How Much Exercise You Need

The baseline target is 150 minutes of moderate-intensity activity per week. “Moderate” means you can carry on a conversation but couldn’t sing. That works out to about 30 minutes a day, five days a week. Walking counts if you keep a brisk pace.

Spacing matters as much as total volume. Your muscles pull glucose out of your blood during and after exercise, improving insulin sensitivity. That effect fades after about 48 hours, so going no more than two days between sessions keeps your body in a more insulin-sensitive state. Five to six exercise days per week is ideal, but even three or four days with no long gaps makes a real difference.

Resistance training (bodyweight exercises, weight lifting, resistance bands) helps because muscle tissue is the largest consumer of blood glucose in your body. More muscle means more capacity to absorb sugar from your bloodstream without needing as much insulin. Adding two to three sessions of strength work per week on top of your aerobic activity gives you the most complete benefit.

Why Sleep Matters More Than You Think

Sleeping only five hours a night for one week reduced insulin sensitivity by 11 to 20% in a controlled study of healthy men. That’s a substantial metabolic hit, roughly comparable to gaining a significant amount of weight, and it happened in just seven days. The mechanism isn’t fully explained by stress hormones alone. While cortisol levels did rise with sleep restriction, the increase didn’t directly correlate with the drop in insulin sensitivity, suggesting sleep deprivation disrupts blood sugar regulation through multiple pathways.
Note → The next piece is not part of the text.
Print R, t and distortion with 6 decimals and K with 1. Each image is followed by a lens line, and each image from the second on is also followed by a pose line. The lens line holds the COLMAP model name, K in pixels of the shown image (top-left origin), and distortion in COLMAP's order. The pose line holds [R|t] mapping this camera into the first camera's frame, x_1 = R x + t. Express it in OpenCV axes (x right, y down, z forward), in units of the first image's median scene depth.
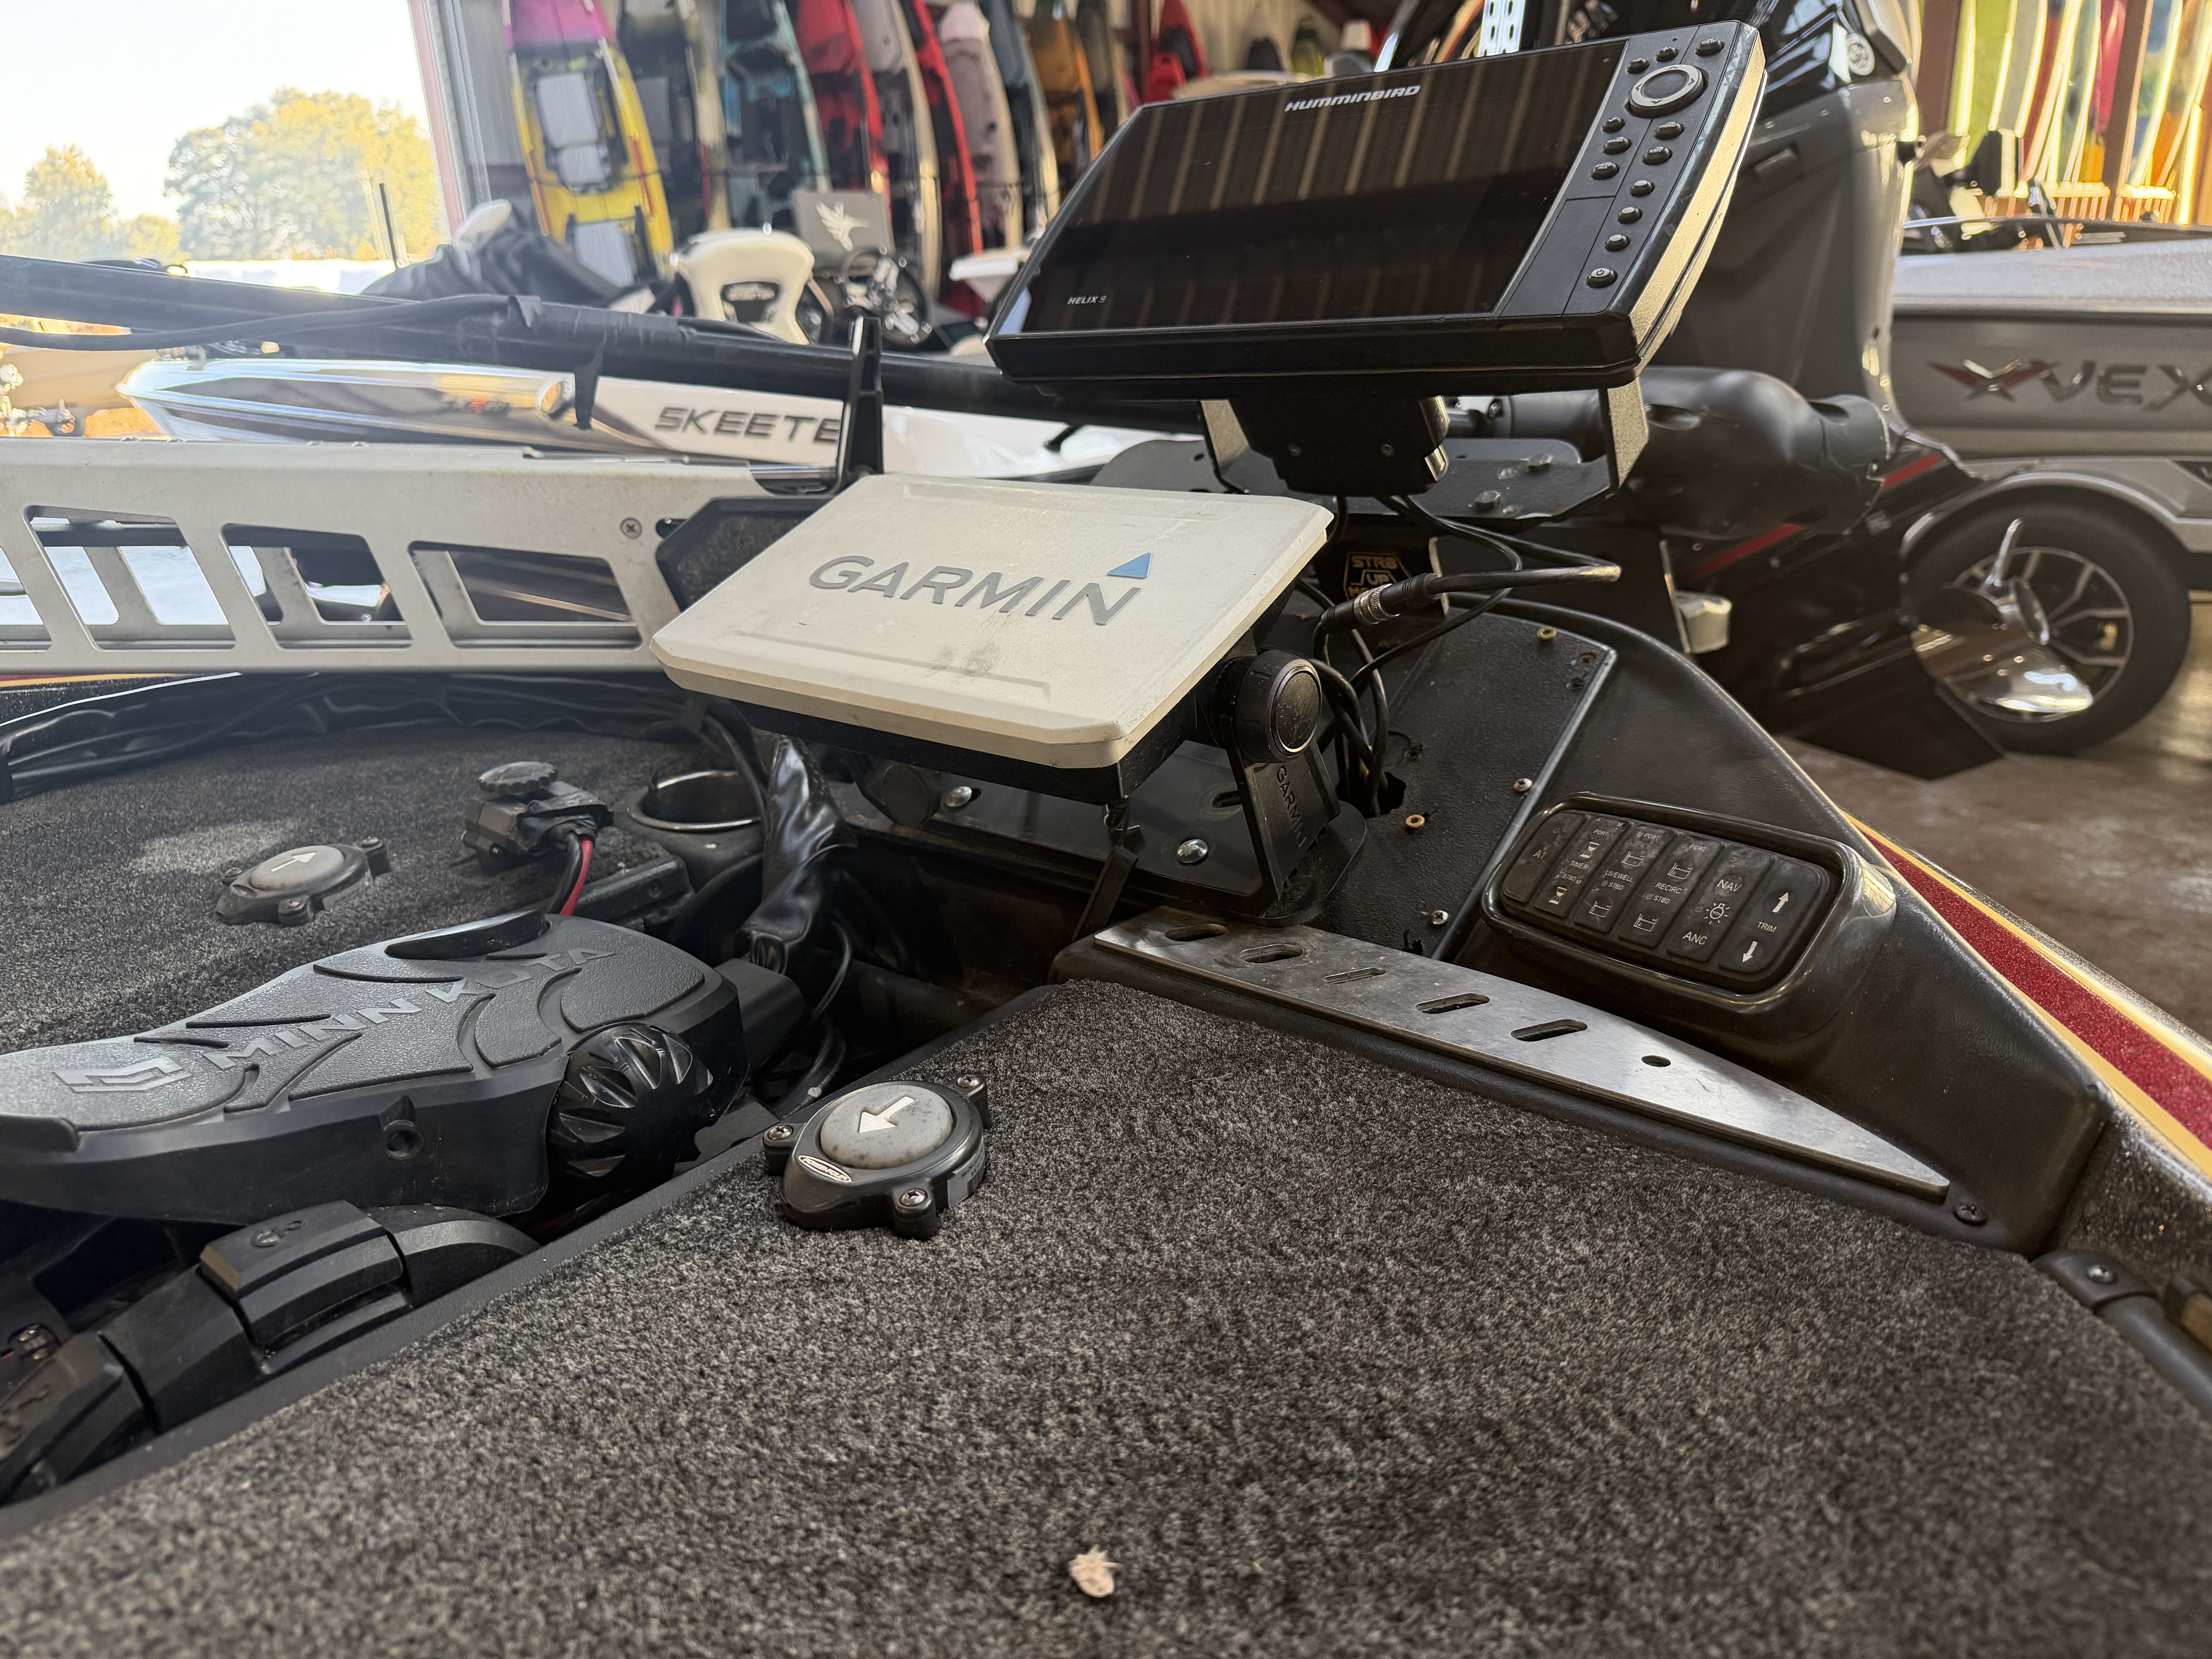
lens RADIAL K [[1591.4, 0, 1036.1], [0, 1591.4, 832.2], [0, 0, 1]] dist [0.003169, -0.007042]
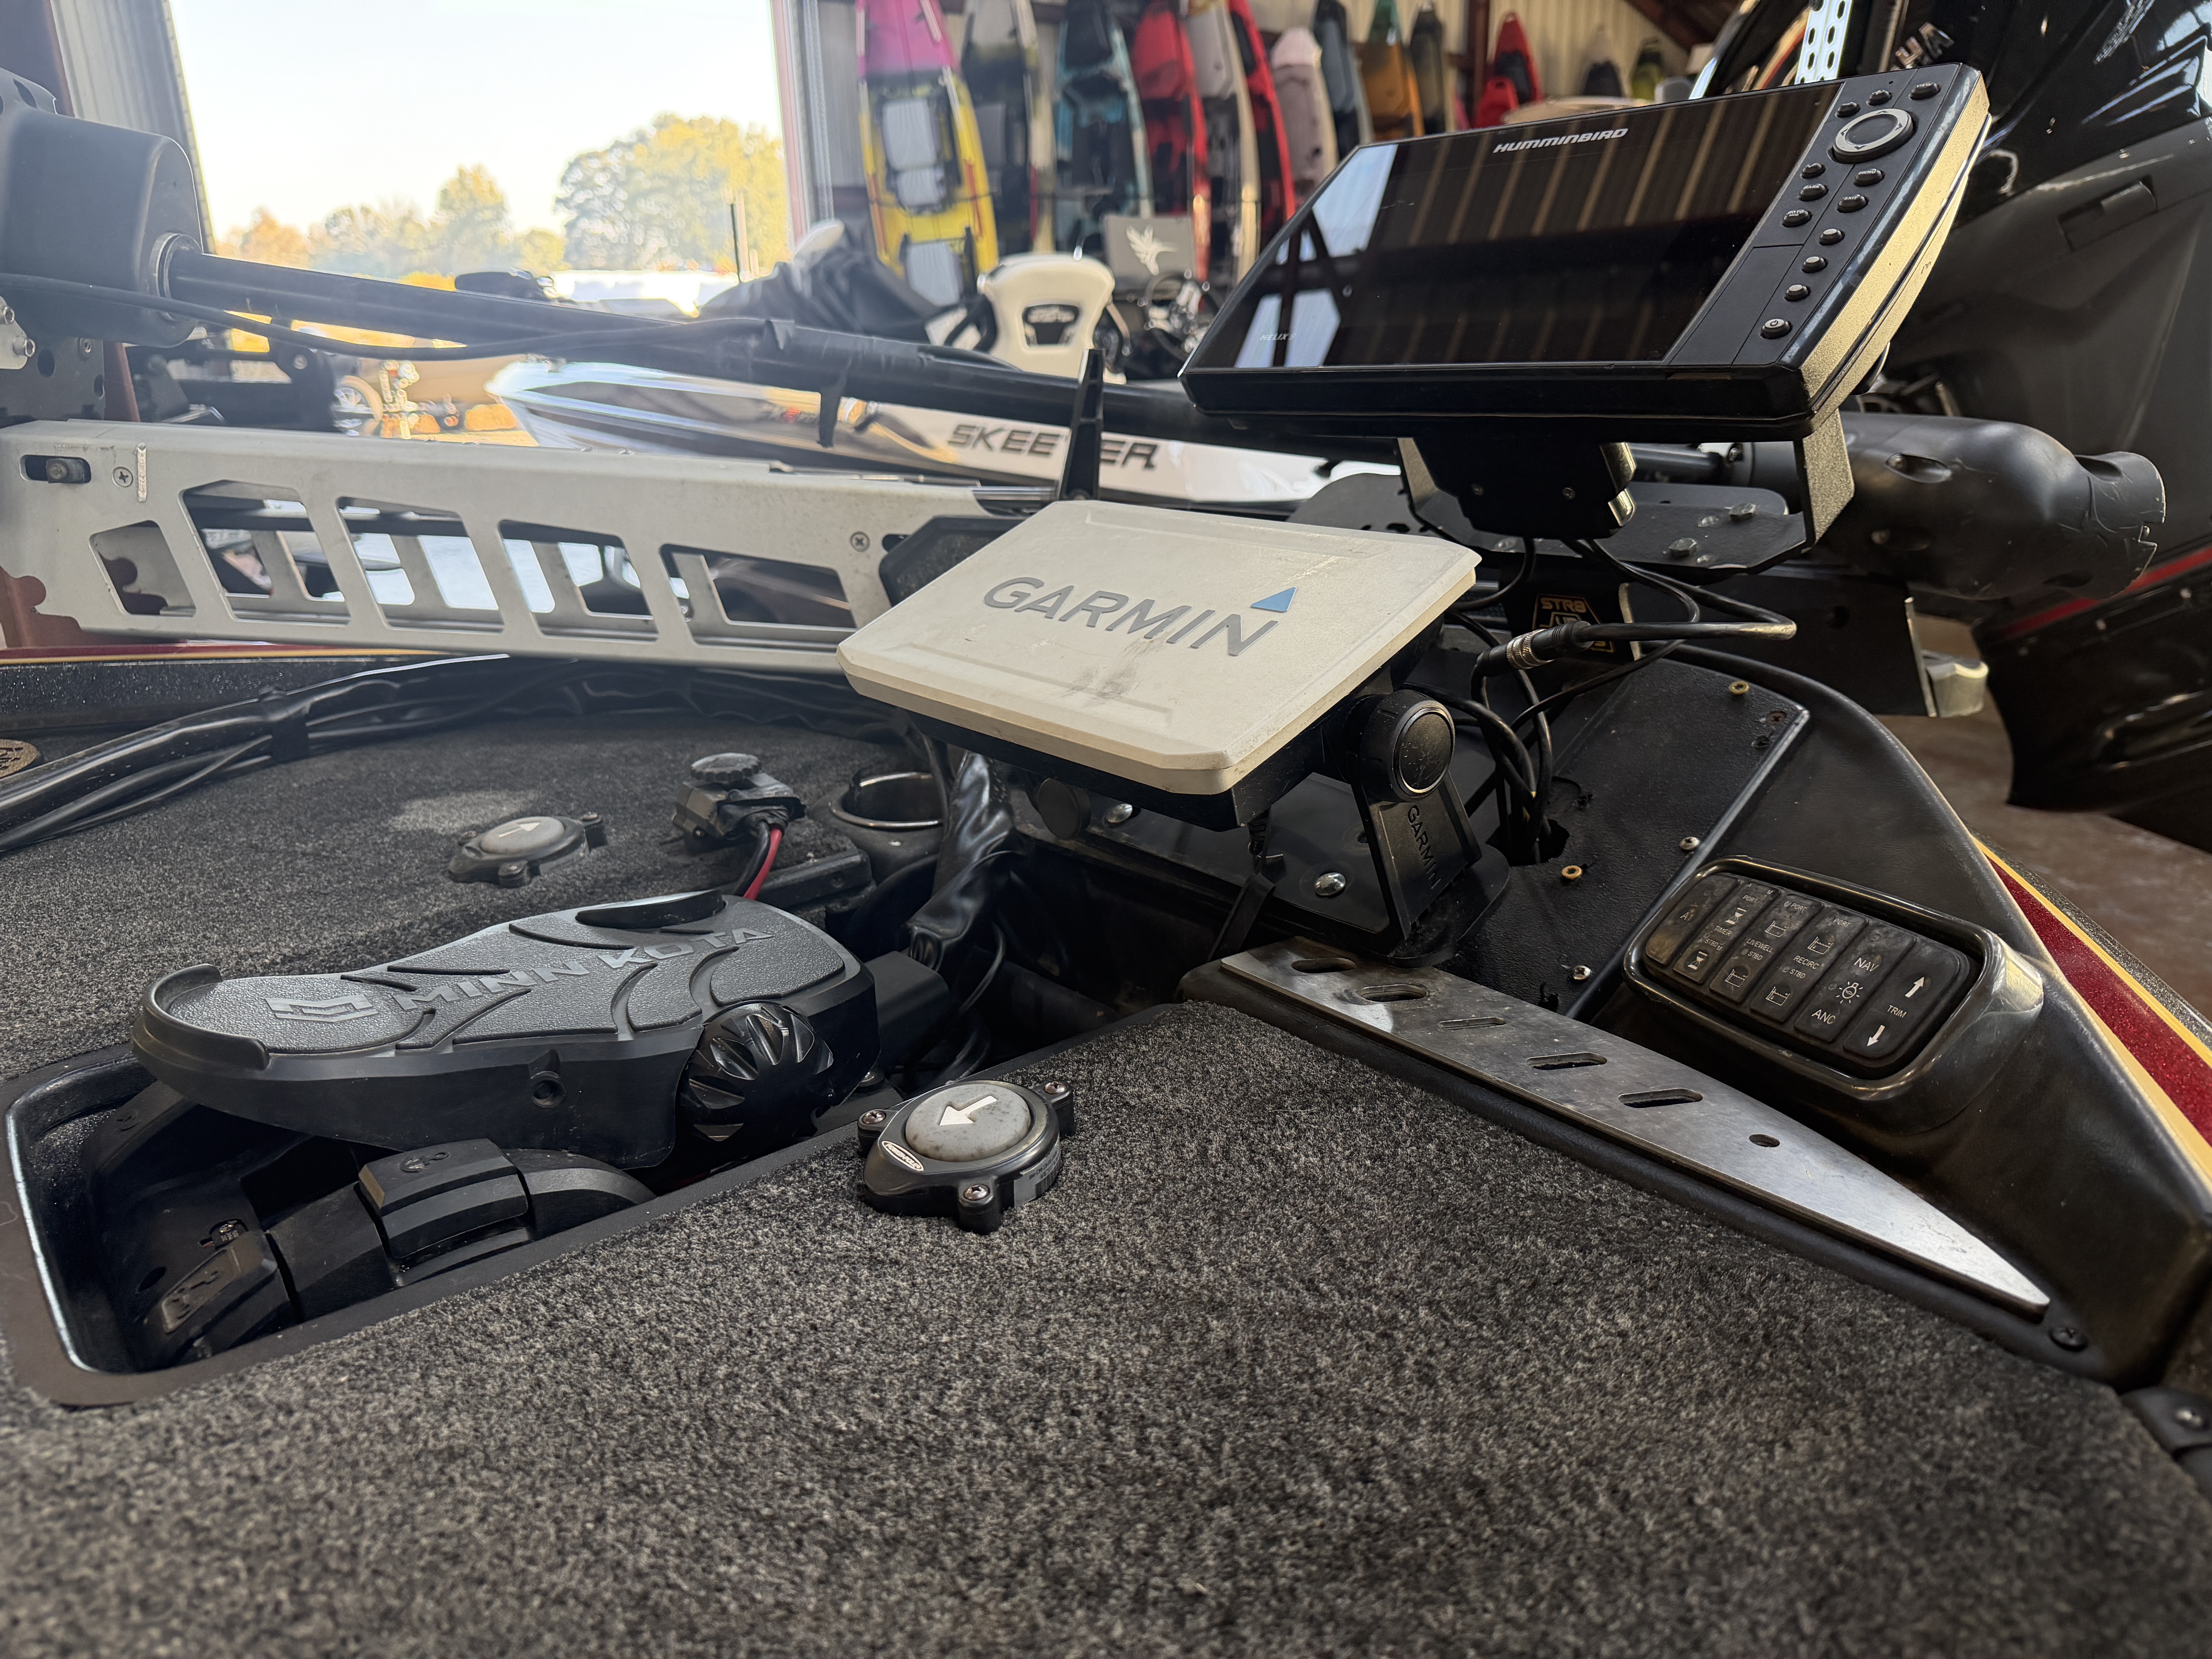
lens RADIAL K [[1569.8, 0, 999.9], [0, 1569.8, 805.0], [0, 0, 1]] dist [0.004194, -0.007971]
pose [[0.982225, 0.070707, -0.173881, 0.113809], [-0.075069, 0.997004, -0.018633, -0.007212], [0.172042, 0.031355, 0.984590, -0.023119]]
If you’re doing everything right with diet and exercise but sleeping poorly, you’re fighting against a headwind. Prioritizing seven to eight hours of sleep is one of the highest-leverage changes you can make, and it costs nothing.

Lifestyle Changes vs. Medication

Metformin is sometimes prescribed for prediabetes, particularly for people under 60 with a BMI of 35 or higher, or for those whose blood sugar continues rising despite lifestyle efforts. Over 15 years, metformin reduced the risk of developing diabetes by 18%, while lifestyle intervention reduced it by 27%. Both helped, but lifestyle changes were consistently more effective.
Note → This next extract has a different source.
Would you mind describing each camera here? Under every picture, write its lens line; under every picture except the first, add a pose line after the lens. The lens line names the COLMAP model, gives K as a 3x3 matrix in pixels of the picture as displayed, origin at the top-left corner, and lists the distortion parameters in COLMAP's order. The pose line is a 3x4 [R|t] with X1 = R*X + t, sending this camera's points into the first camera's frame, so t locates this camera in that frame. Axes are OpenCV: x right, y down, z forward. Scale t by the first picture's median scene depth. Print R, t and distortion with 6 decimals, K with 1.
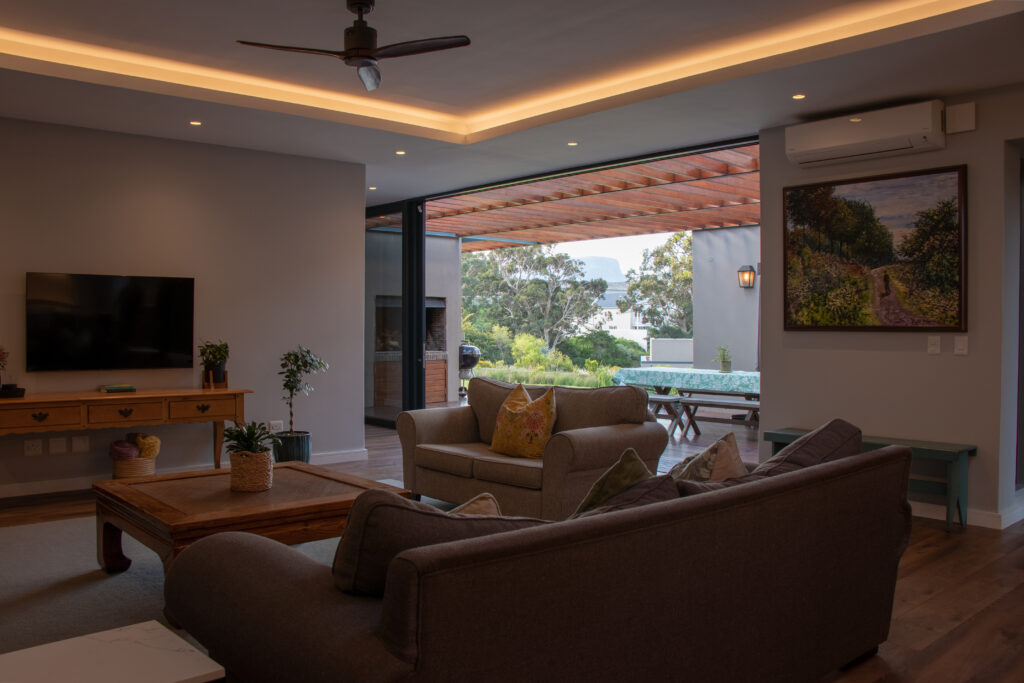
lens RADIAL K [[894.7, 0, 451.1], [0, 894.7, 347.7], [0, 0, 1]] dist [-0.141916, 0.111648]
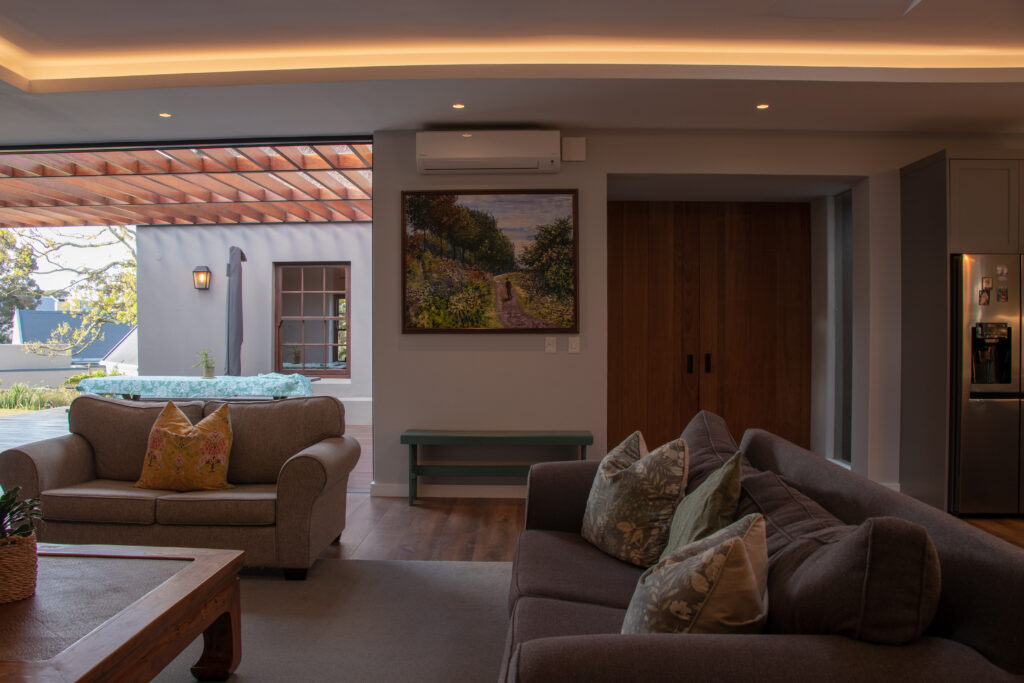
lens RADIAL K [[894.7, 0, 508.3], [0, 894.7, 340.5], [0, 0, 1]] dist [-0.141916, 0.111648]
pose [[0.657671, -0.010689, 0.753229, -0.331466], [0.020168, 0.999791, -0.003422, -0.005755], [-0.753035, 0.017442, 0.657749, 0.252316]]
That said, medication and lifestyle aren’t mutually exclusive. Some people use metformin as a bridge while building new habits, especially if their numbers are at the higher end of the prediabetic range. The key point is that no pill replaces the metabolic benefits of losing weight, eating better, moving regularly, and sleeping enough. Those changes address the underlying insulin resistance rather than just managing blood sugar levels.

A Realistic Timeline

Because A1C reflects a three-month average, the earliest you’d see a meaningful shift in that number is about three months after making consistent changes. Many people see their fasting blood sugar improve sooner, sometimes within weeks, as their body becomes more responsive to insulin again.

The Diabetes Prevention Program’s results came from a structured program where participants aimed to lose 7% of their body weight over 24 weeks, roughly a pound per week. That’s a reasonable pace that doesn’t require crash dieting. If you start in January with consistent changes, a retest in the spring or summer could show real improvement.
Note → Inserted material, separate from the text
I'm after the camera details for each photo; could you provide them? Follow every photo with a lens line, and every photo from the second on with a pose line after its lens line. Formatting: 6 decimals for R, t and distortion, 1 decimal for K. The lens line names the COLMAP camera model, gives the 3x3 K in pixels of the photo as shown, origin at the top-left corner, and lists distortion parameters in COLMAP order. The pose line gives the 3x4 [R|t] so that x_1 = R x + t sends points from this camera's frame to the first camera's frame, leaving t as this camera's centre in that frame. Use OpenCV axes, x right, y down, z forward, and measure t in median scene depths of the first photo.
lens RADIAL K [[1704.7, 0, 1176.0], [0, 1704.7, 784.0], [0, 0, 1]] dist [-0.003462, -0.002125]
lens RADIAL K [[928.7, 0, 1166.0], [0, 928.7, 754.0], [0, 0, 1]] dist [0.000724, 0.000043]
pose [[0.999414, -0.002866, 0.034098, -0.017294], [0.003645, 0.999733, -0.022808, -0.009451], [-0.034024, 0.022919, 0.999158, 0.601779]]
Once your numbers return to normal, staying there requires maintaining the habits. Prediabetes reflects an underlying tendency toward insulin resistance that doesn’t disappear permanently. But the lifestyle that reverses it is also the lifestyle that prevents it from returning: regular movement, a fiber-rich diet without excessive refined carbs, adequate sleep, and a stable weight.